Transcribe the full listing exactly, and drop every picture.

▬▬▬

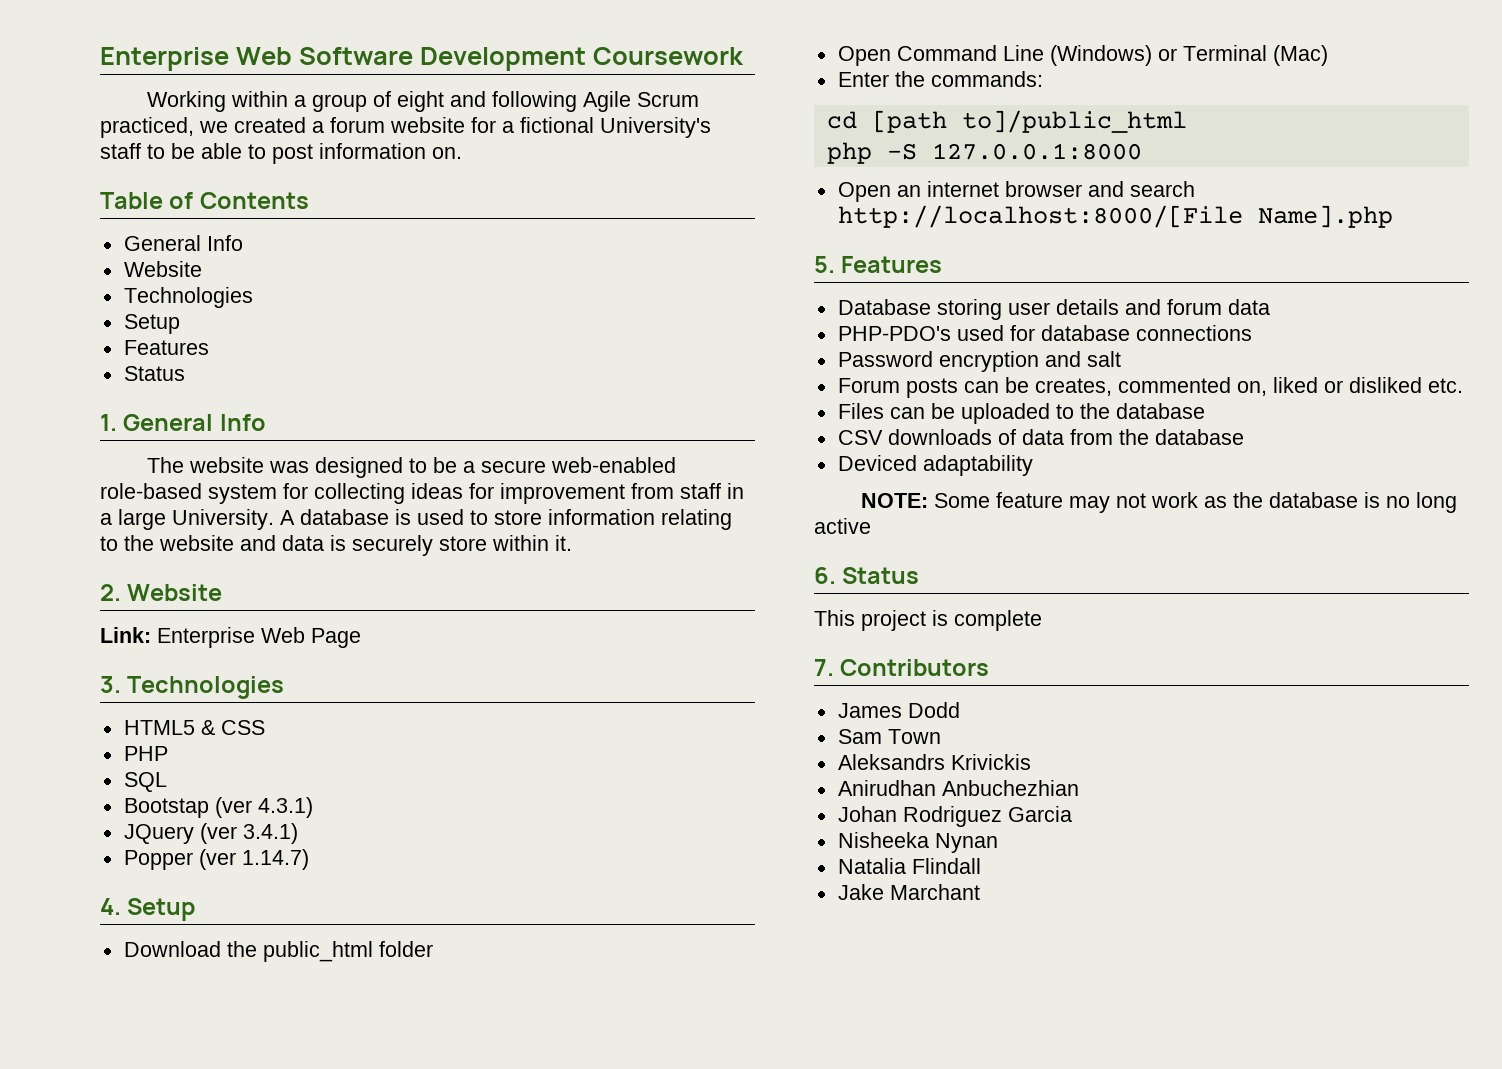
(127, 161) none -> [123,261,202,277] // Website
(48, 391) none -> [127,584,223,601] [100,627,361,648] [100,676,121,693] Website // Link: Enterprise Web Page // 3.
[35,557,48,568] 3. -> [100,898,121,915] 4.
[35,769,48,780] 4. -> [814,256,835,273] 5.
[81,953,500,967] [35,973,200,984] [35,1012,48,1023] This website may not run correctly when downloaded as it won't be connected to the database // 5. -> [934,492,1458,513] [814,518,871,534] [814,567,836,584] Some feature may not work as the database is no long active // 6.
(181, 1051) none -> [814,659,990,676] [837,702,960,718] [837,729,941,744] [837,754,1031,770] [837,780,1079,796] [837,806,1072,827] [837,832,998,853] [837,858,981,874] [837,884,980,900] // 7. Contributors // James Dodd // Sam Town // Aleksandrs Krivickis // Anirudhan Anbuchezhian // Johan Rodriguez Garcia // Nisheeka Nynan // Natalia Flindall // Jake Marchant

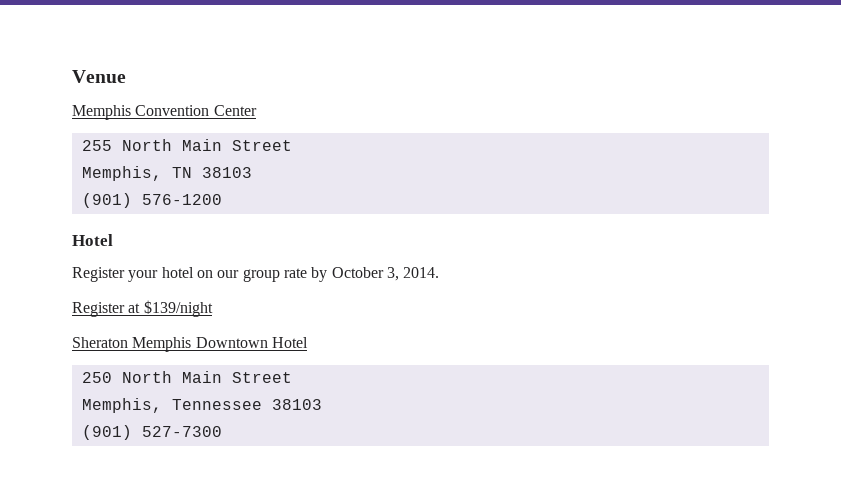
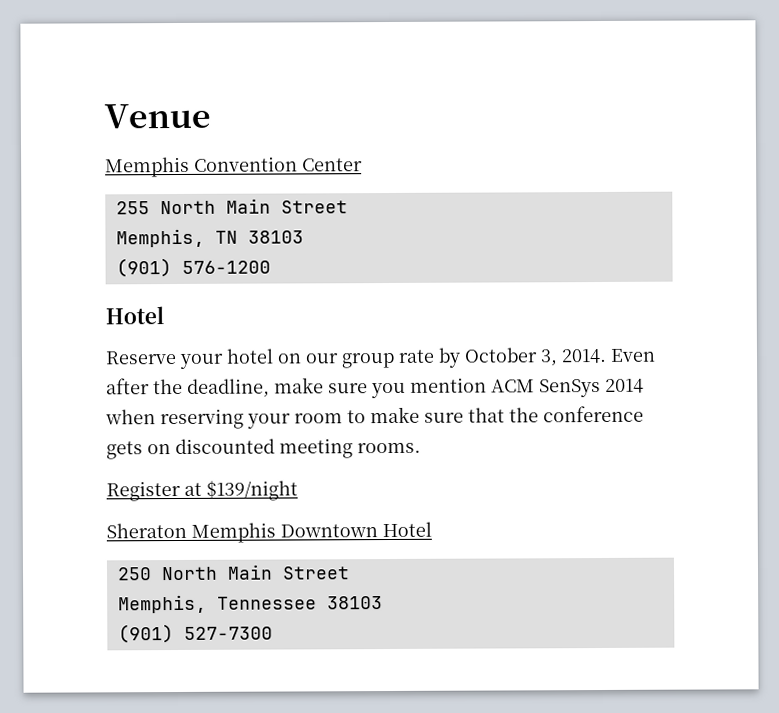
[72,267,125,282] Register -> [105,351,177,365] Reserve
(440, 272) none -> [610,348,656,362] [106,377,644,399] [105,405,644,430] [106,438,421,460] Even after the deadline, make sure you mention ACM SenSys 2014 when reserving your room to make sure that the conference gets on discounted meeting rooms.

▬▬▬

Answer below
(127, 161) none -> [123,261,202,277] // Website
(48, 391) none -> [127,584,223,601] [100,627,361,648] [100,676,121,693] Website // Link: Enterprise Web Page // 3.
[35,557,48,568] 3. -> [100,898,121,915] 4.
[35,769,48,780] 4. -> [814,256,835,273] 5.
[81,953,500,967] [35,973,200,984] [35,1012,48,1023] This website may not run correctly when downloaded as it won't be connected to the database // 5. -> [934,492,1458,513] [814,518,871,534] [814,567,836,584] Some feature may not work as the database is no long active // 6.
(181, 1051) none -> [814,659,990,676] [837,702,960,718] [837,729,941,744] [837,754,1031,770] [837,780,1079,796] [837,806,1072,827] [837,832,998,853] [837,858,981,874] [837,884,980,900] // 7. Contributors // James Dodd // Sam Town // Aleksandrs Krivickis // Anirudhan Anbuchezhian // Johan Rodriguez Garcia // Nisheeka Nynan // Natalia Flindall // Jake Marchant

[72,267,125,282] Register -> [105,351,177,365] Reserve
(440, 272) none -> [610,348,656,362] [106,377,644,399] [105,405,644,430] [106,438,421,460] Even after the deadline, make sure you mention ACM SenSys 2014 when reserving your room to make sure that the conference gets on discounted meeting rooms.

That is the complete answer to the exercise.